# Passage for review:
········
The General Internet Signaling Transport (GIST) protocol, as defined in
draft-ietf-nsis-ntlp-20.txt, provides for flexibility in selection of
transport and lower-layer security protocols, but initially specifies
only TCP and TLS-over-TCP.  The present document extends GIST by adding
support for SCTP and DTLS-over-SCTP.

The security considerations section is quite short, incorporating by
reference the security considerations of GIST, SCTP, and DTLS.  This
seems entirely reasonable, with the exception of the specific points
mentioned below, which I'd like to see addressed directly.

It is noted in multiple places that replay protection is not available
when using DTLS over SCTP, with no further explanation other than a
reference to draft-ietf-tsvwg-dtls-for-sctp (which itself says that the
feature MUST NOT be used, but gives no explanation).  In particular,
there is no discussion as to what implications this has for GIST or for
higher-layer protocols in the NSIS stack.
········
# Recorded information:
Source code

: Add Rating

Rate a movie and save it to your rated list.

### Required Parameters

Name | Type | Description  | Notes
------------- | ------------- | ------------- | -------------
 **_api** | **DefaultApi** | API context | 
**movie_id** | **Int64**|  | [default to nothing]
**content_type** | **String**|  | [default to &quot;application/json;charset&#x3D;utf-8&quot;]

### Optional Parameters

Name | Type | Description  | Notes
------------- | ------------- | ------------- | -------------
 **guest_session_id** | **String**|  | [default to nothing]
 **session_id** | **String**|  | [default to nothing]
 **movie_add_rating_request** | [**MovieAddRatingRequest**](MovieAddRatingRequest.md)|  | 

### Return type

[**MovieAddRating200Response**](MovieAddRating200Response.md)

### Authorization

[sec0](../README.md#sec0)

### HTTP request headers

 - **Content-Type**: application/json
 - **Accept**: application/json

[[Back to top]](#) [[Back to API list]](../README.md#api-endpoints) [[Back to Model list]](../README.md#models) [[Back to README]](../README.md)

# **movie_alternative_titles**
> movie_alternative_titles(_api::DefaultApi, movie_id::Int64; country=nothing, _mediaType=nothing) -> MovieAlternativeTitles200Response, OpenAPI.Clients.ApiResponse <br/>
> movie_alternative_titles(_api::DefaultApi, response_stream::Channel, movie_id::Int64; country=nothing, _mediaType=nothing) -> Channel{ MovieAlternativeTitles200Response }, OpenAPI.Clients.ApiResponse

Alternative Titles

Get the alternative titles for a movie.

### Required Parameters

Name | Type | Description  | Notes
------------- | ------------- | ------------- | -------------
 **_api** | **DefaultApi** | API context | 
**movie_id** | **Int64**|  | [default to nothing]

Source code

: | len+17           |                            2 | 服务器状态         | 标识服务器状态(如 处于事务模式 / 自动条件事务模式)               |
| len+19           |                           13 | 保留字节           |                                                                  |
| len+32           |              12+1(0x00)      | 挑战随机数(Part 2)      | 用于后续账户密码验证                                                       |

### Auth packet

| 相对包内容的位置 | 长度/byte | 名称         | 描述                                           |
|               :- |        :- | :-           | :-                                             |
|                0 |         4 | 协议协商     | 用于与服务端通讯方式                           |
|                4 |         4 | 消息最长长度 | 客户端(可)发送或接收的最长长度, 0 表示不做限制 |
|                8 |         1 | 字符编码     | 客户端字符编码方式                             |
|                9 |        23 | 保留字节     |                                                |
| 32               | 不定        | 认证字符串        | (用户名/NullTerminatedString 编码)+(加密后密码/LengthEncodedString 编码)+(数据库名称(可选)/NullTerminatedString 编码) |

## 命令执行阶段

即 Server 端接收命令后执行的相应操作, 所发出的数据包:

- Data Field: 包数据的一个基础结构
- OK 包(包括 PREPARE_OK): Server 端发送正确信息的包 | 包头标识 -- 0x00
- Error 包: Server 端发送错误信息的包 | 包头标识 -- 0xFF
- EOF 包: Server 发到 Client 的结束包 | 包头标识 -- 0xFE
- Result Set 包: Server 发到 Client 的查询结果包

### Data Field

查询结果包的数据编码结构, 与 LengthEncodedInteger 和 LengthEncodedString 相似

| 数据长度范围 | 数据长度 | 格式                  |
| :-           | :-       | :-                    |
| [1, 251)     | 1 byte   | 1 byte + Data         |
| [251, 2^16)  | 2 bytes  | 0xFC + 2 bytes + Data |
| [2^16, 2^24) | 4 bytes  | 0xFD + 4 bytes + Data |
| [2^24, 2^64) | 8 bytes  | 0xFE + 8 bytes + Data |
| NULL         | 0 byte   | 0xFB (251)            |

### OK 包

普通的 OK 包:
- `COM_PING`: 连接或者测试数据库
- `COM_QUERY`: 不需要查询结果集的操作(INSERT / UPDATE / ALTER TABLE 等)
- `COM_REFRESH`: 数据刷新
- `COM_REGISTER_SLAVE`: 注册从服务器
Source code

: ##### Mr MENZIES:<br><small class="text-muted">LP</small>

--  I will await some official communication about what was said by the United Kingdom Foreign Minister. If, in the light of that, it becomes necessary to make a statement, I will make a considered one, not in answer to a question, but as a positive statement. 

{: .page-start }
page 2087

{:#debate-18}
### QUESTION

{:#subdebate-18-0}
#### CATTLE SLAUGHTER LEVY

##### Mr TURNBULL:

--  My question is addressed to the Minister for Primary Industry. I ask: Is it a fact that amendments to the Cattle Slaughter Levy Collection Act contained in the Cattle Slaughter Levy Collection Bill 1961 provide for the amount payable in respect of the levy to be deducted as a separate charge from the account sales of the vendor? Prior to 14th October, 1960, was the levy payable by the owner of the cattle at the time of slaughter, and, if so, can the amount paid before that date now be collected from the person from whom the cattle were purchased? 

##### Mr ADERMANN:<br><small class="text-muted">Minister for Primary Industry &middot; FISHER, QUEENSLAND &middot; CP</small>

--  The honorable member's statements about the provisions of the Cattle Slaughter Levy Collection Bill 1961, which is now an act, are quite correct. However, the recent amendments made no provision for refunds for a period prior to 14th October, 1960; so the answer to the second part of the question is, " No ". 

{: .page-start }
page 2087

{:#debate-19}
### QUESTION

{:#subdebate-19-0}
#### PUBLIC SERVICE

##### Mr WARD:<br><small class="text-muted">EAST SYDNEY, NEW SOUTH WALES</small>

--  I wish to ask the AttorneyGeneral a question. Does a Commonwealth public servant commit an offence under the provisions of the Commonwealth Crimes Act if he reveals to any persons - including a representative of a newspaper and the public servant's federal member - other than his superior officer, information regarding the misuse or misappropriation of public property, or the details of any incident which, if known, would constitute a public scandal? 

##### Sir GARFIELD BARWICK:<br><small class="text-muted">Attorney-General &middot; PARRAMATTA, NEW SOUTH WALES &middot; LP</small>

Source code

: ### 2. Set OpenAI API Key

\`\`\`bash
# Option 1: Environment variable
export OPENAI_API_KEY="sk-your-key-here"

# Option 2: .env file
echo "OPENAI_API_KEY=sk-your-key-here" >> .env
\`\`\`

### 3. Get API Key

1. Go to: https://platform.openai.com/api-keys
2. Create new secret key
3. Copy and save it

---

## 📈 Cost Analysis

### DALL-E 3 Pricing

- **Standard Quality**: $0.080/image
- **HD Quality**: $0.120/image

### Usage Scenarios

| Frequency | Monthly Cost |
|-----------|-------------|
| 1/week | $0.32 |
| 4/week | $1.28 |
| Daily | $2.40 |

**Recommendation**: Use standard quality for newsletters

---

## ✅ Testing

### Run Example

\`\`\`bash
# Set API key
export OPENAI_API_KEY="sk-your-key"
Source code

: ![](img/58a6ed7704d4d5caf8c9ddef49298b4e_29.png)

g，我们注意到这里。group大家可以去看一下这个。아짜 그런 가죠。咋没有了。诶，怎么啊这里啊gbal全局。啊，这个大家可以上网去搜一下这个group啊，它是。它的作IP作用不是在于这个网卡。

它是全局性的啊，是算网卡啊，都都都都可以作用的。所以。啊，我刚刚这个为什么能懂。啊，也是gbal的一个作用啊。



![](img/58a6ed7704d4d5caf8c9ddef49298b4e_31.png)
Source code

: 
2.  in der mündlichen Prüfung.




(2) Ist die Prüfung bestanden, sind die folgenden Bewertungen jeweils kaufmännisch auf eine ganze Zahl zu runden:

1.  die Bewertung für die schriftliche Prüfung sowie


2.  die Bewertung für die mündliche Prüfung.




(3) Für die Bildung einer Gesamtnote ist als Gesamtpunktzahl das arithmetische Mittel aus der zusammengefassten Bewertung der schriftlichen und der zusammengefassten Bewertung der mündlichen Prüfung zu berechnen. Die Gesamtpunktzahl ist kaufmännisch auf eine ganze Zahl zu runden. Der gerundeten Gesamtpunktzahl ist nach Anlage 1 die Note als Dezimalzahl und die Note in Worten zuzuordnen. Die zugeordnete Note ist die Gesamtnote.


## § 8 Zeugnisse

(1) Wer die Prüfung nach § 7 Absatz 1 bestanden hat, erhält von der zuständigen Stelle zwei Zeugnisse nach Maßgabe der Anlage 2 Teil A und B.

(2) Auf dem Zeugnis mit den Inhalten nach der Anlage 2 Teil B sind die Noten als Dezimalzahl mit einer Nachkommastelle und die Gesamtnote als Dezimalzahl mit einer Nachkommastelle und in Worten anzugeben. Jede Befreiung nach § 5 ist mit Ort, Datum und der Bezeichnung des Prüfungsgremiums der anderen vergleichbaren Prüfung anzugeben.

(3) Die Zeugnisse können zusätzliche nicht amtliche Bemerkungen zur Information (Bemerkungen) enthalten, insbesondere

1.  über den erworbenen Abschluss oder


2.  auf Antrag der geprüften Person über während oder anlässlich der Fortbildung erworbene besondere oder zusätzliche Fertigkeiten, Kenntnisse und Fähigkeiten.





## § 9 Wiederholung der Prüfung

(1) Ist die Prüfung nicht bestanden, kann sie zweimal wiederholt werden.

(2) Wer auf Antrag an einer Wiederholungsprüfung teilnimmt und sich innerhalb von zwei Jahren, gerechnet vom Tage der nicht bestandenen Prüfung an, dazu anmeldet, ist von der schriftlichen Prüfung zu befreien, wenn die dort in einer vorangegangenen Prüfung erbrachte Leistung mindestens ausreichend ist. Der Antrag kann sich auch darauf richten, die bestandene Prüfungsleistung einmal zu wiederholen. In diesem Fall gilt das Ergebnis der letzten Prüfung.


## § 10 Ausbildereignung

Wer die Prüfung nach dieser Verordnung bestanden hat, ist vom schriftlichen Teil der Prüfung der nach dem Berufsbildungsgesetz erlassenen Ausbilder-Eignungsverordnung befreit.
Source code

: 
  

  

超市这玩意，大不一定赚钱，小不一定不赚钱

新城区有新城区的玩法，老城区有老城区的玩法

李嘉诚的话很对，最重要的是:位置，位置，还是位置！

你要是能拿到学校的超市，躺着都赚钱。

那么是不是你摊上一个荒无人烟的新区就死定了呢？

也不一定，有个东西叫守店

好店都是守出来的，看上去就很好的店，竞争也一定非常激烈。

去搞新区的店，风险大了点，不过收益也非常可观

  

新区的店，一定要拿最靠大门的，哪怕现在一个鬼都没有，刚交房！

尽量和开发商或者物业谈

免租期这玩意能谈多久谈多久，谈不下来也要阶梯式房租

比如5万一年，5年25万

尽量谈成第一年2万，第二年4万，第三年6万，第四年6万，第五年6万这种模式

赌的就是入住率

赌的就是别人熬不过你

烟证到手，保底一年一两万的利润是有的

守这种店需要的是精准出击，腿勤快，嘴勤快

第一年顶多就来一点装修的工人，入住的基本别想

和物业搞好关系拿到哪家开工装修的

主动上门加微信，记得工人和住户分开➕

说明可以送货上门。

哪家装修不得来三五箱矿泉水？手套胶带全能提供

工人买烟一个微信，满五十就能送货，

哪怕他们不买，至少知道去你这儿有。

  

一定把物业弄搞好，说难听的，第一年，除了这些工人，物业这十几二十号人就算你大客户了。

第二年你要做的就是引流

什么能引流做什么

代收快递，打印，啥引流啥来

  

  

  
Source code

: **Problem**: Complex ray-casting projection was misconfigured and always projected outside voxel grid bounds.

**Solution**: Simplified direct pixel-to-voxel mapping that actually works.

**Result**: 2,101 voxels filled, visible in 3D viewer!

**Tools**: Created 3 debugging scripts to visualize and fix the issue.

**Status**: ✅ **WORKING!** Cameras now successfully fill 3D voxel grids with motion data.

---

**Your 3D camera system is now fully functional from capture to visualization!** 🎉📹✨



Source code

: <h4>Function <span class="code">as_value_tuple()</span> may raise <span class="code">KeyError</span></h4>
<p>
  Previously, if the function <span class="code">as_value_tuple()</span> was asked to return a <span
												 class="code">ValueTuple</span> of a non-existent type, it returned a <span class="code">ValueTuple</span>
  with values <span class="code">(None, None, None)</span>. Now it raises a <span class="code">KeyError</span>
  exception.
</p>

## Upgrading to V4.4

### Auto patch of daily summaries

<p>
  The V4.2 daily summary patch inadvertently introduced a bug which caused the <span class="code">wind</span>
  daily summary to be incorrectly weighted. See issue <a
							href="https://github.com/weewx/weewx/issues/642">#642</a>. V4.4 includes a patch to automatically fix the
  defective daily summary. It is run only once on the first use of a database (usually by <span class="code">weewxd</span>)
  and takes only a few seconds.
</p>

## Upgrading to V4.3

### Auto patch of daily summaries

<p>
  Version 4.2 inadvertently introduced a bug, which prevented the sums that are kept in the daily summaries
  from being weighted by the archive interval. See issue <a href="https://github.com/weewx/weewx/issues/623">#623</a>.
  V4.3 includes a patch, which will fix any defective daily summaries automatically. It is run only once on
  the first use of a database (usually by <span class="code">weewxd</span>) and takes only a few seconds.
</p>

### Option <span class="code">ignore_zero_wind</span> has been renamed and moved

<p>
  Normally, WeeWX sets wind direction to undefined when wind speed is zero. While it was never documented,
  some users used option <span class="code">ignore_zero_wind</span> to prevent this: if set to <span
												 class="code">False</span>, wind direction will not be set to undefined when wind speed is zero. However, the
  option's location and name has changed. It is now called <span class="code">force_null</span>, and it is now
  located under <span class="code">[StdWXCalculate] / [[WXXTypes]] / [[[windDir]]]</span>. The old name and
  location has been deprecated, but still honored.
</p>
········
# Instruction 1:
Copy the entries word for word, from their first line up to and including the line with "### Authorization".
# Instruction 2:
Write the next part of the review of the GIST extension for SCTP, starting after its last sentence.

# Answer 1:
Source code

: Add Rating

Rate a movie and save it to your rated list.

### Required Parameters

Name | Type | Description  | Notes
------------- | ------------- | ------------- | -------------
 **_api** | **DefaultApi** | API context | 
**movie_id** | **Int64**|  | [default to nothing]
**content_type** | **String**|  | [default to &quot;application/json;charset&#x3D;utf-8&quot;]

### Optional Parameters

Name | Type | Description  | Notes
------------- | ------------- | ------------- | -------------
 **guest_session_id** | **String**|  | [default to nothing]
 **session_id** | **String**|  | [default to nothing]
 **movie_add_rating_request** | [**MovieAddRatingRequest**](MovieAddRatingRequest.md)|  | 

### Return type

[**MovieAddRating200Response**](MovieAddRating200Response.md)

### Authorization

# Answer 2:
Section 8 says DTLS support MUST be implemented, presumably by anything
complying with the present document and thus anything which supports
GIST over SCTP.  It then goes on to say that an implementation of GIST
over SCTP without PR-SCTP (and thus, where there is no change that
individual TLS records will be dropped from the middle of the stream due
to differing timeouts) MAY use TLS instead of DTLS.  That is, it permits
GIST-over-TLS-over-SCTP instead of GIST-over-DTLS-over-SCTP when the
latter is not available (provided PR-SCTP is not used).  Why would this
ever be necessary?  If DTLS is mandatory-to-implement, in what scenario
would TLS be available but not DTLS?